Operasyon dönüşünde askerlerinin dost canlısı bir ülkeye iniş yaptığını belirten ancak ülkeyi açıklamayan Trump Türkiye, Rusya, Irak ve Suriye’ye tekraren teşekkür etti. Milli Savunma Bakanlığı, Türkiye’nin bilgilendirildiğini Trump’tan önce açıklarken Başkan Trump, Türk hava sahasının da kullanıldığı belirterek şu ifadeleri kullandı: “Türkiye ile bunu konuştuk. Nereye gittiğimizi biliyorlardı. (Onlara ait) Hava sahasında da uçtuk. Onlar (Türkiye) harikaydı, hiç sorun olmadı.” Türkiye’ye ilişkin ifadelerinin yanı sıra dönüş yolunda 70 dakikalık uçuş olduğunu belirten Trump’ın tabirine göre iki askeri üs ön plana çıktı: İncirlik ve (İngilizlere ait Güney Kıbrıs’taki) Akrotiri Hava Üssü. Operasyona giden birliklerin ise Erbil’den gittiği değerlendiriliyor. Irak’tan İdlib’e doğru gerçekleştirilen uçuşun ardından yakıt ikmali dolayısıyla en yakın dost ülkede bir üsse iniş yaptıkları tahmin edilebilir. Bu minvalde yukarıda bahsi geçen iki üs içerisinde İngiliz üssü en muhtemel seçenek olarak görünüyor.

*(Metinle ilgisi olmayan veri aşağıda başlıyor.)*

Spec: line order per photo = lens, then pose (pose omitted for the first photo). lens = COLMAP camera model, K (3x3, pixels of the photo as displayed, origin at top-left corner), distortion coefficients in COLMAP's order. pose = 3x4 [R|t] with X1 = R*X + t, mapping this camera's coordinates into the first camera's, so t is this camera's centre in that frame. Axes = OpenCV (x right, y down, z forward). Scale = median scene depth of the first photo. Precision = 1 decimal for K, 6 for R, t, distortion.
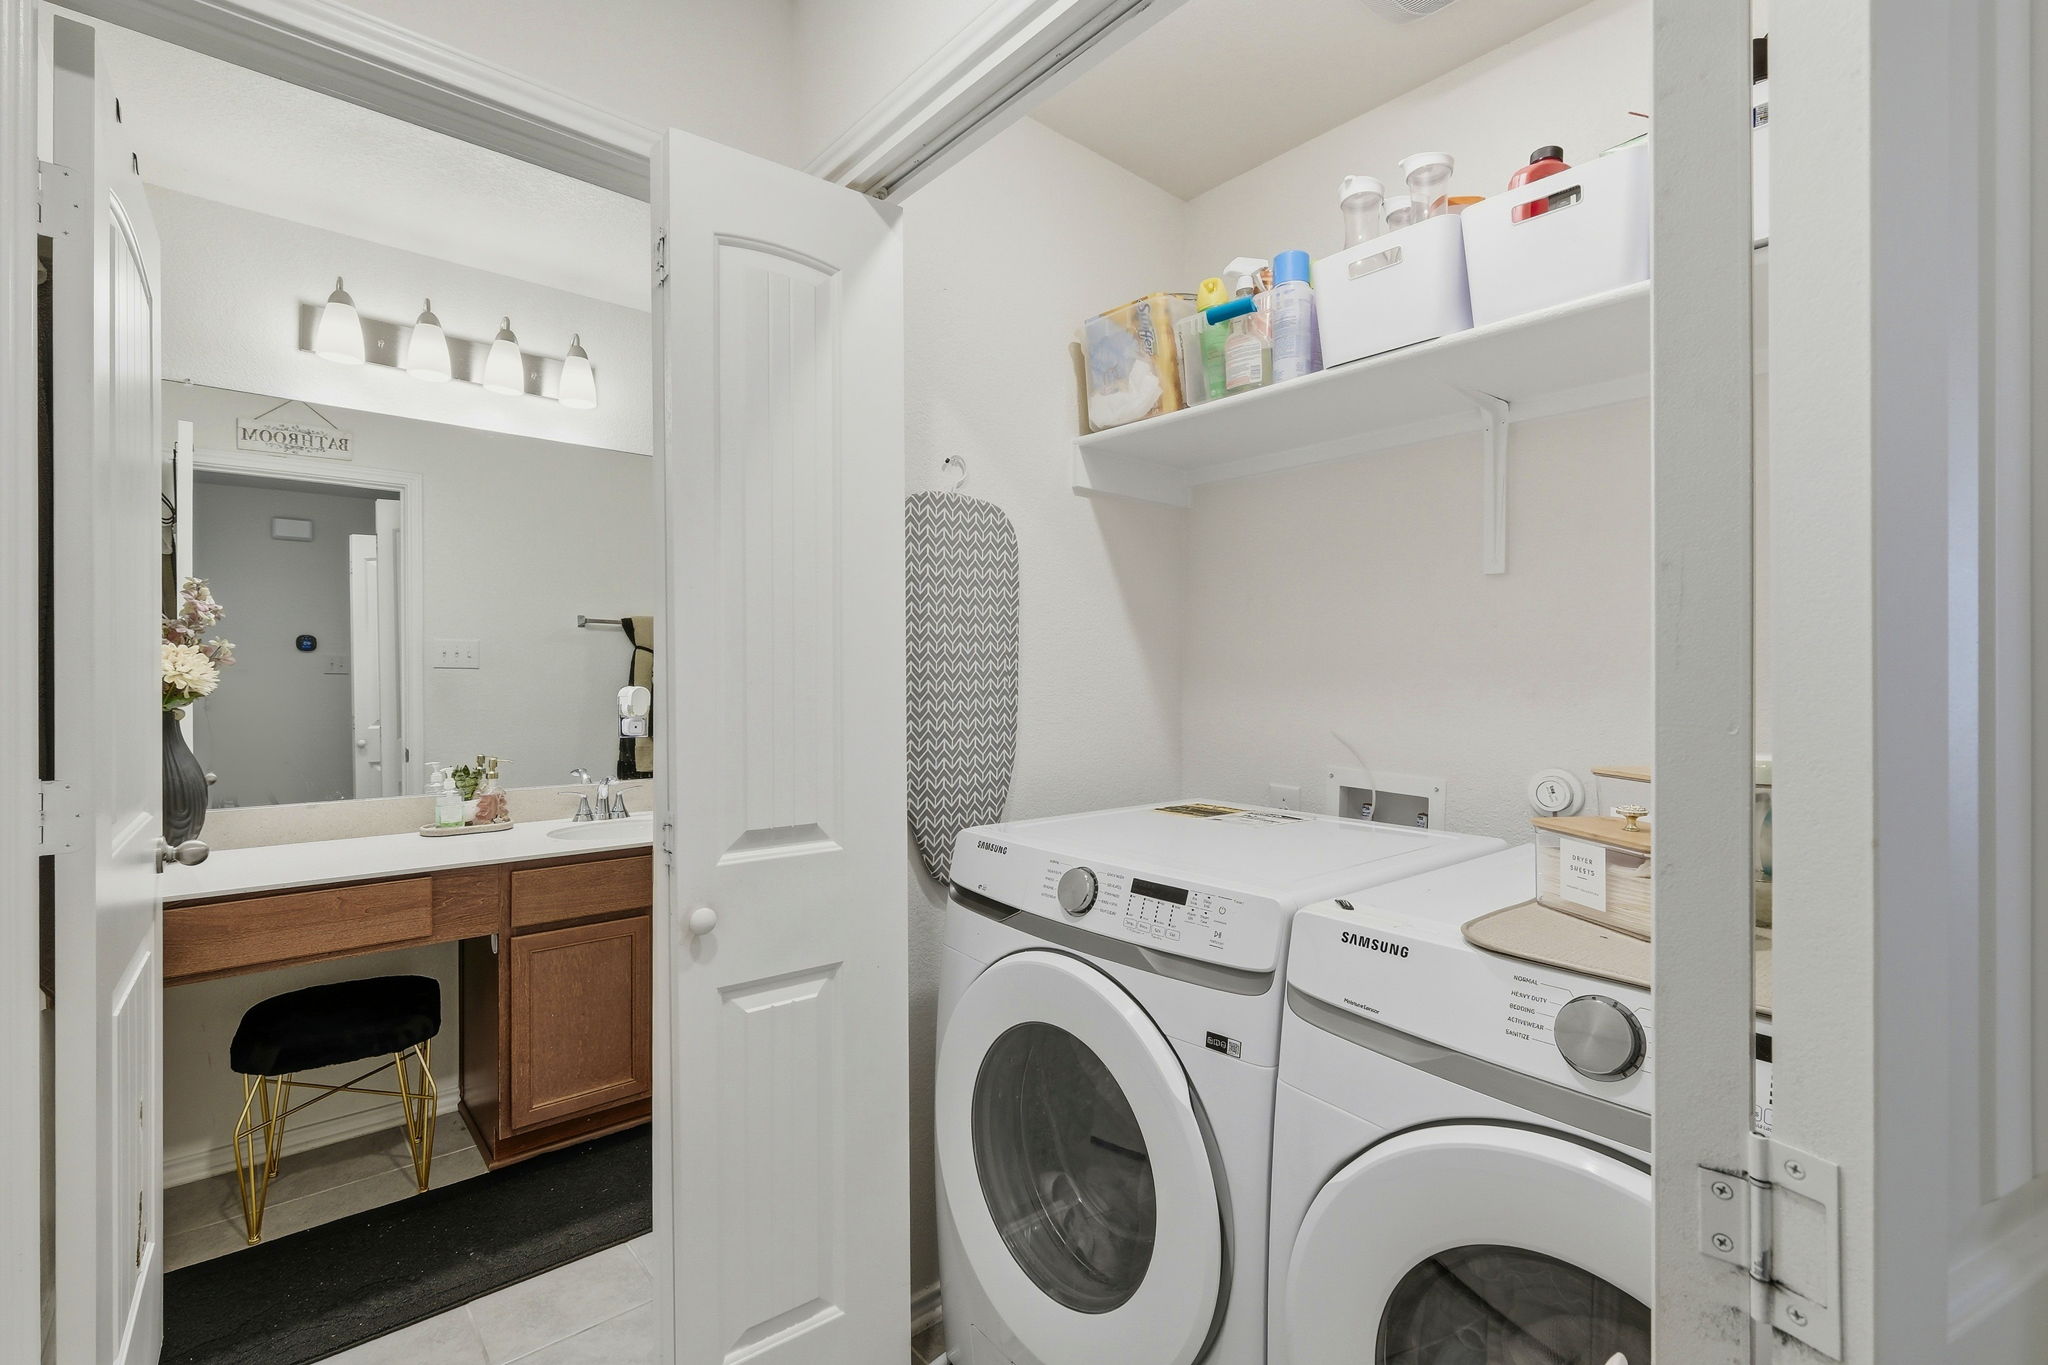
lens RADIAL K [[912.0, 0, 1022.6], [0, 912.0, 676.7], [0, 0, 1]] dist [-0.004585, -0.000346]
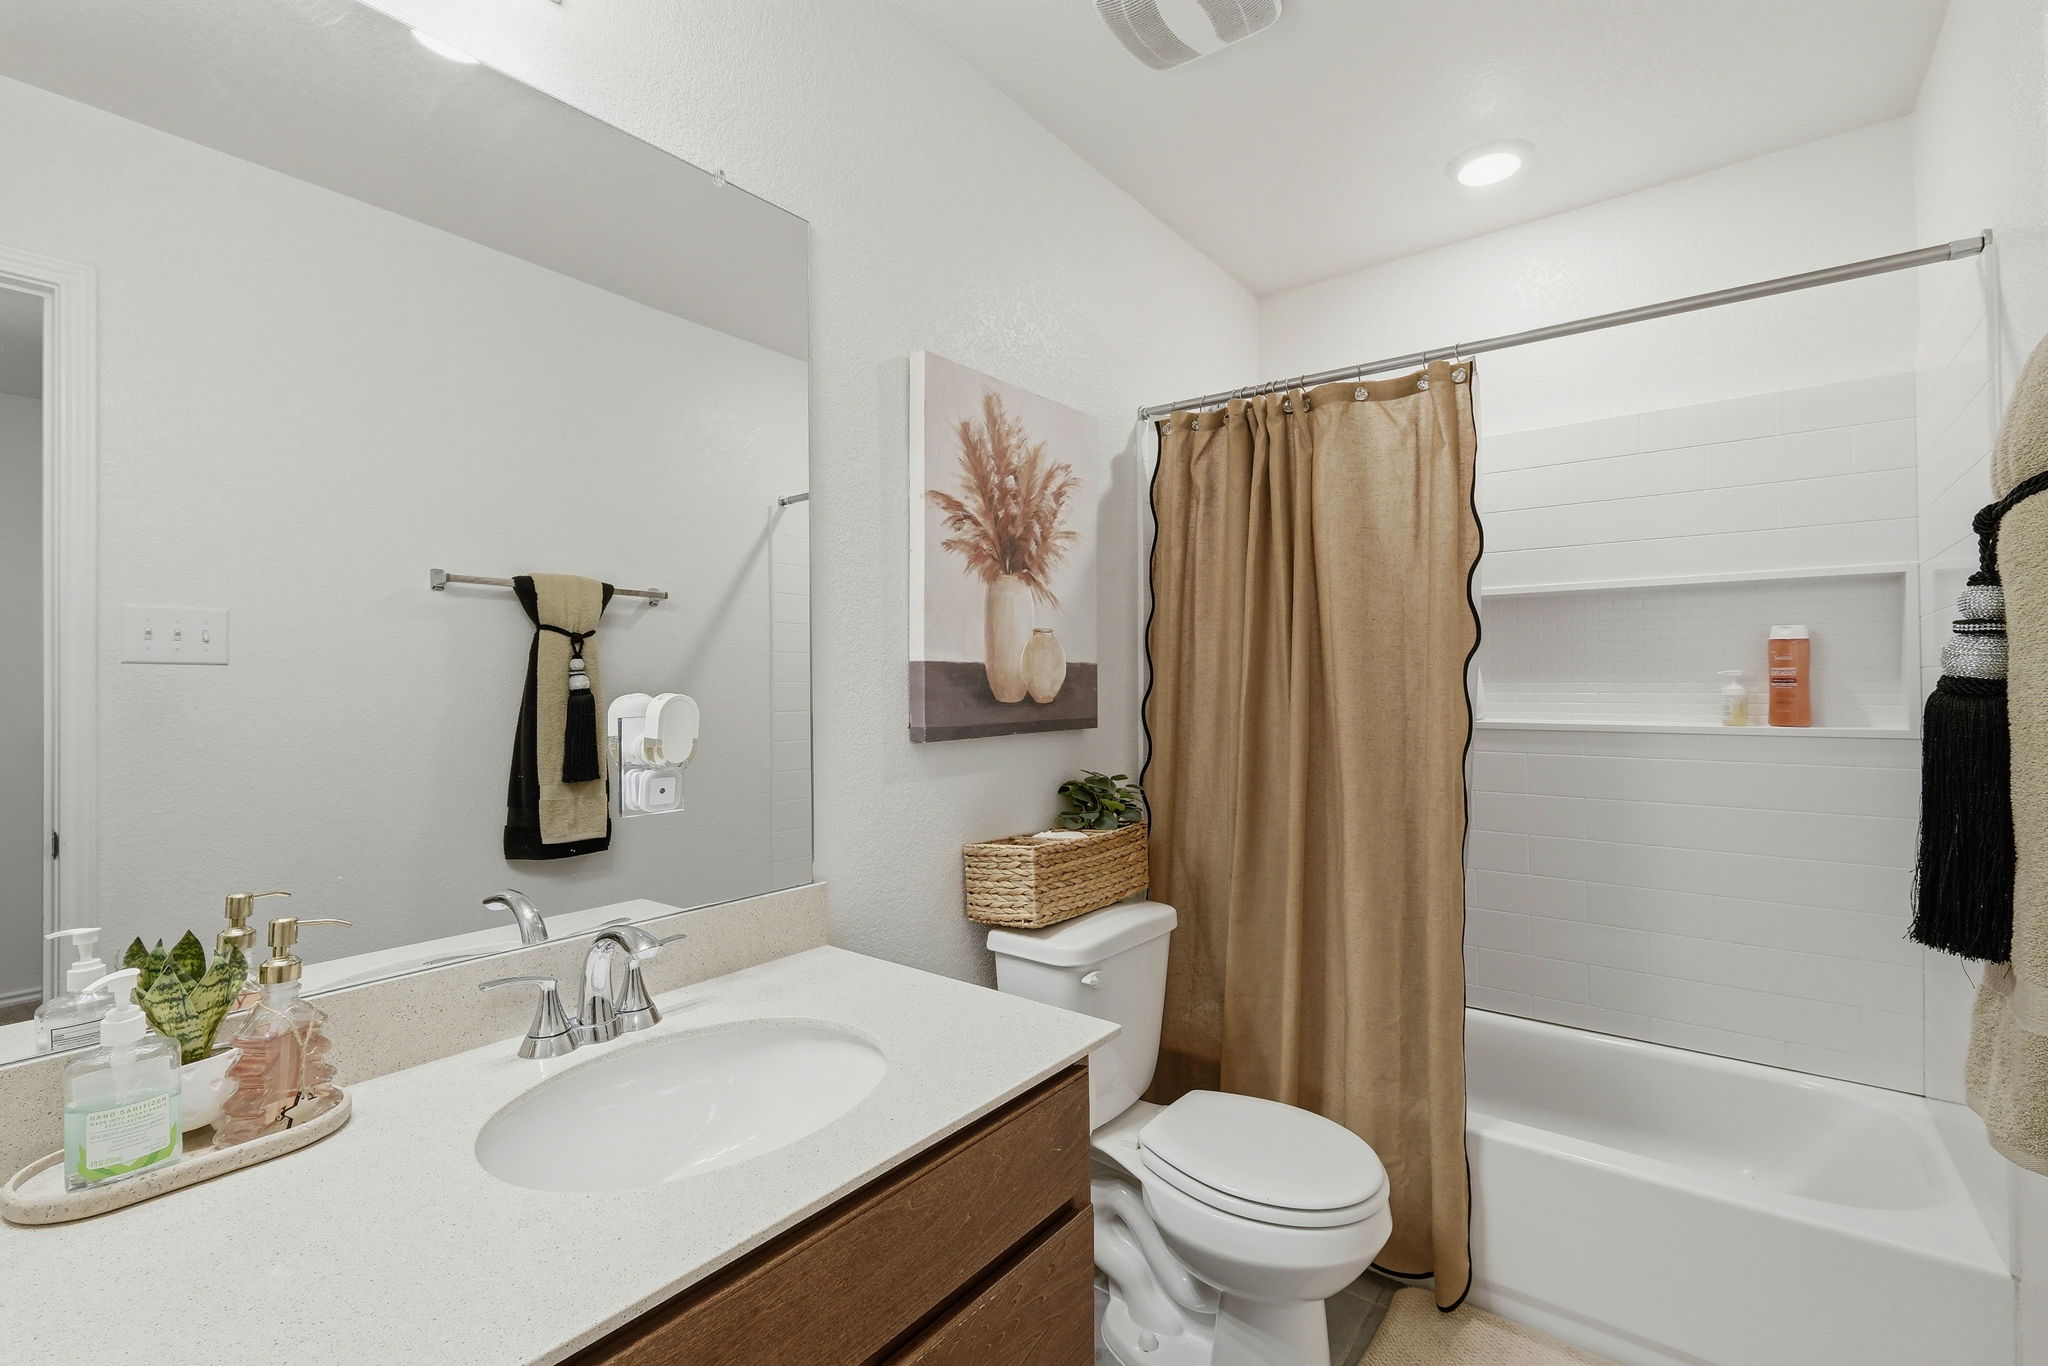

Trump basın açıklaması sırasında “orada yaklaşık 2 saat kaldık. Misyon tamamlandıktan sonra, baskında çok hassas bilgiler ve materyal ele geçirdik” dedi. Ayrıca DEAŞ’ın doğuşu ve gelecek planlarına dair bilgiler edindik ifadelerini kullanarak operasyonda Bağdadi’nin öldürülmesinin ötesinde hassas bilgilerin de ele geçirildiğini duyurmuş oldu. Söz konusu belgelerin önümüzdeki günlerde DEAŞ ile mücadeleye nasıl etki edeceği ve DEAŞ karşıtı koalisyon ile paylaşılıp paylaşılmayacağı önem arz etmektedir.
Ayrıca Ebubekir Bağdadi’nin rejim ve SDG/PKK bölgesindeki yüzlerce kilometrelik hat üzerinden Doğu Suriye’den İdlib’e nasıl gelebildiği de sorgulanması gereken bir husus olarak ön plana çıkmaktadır.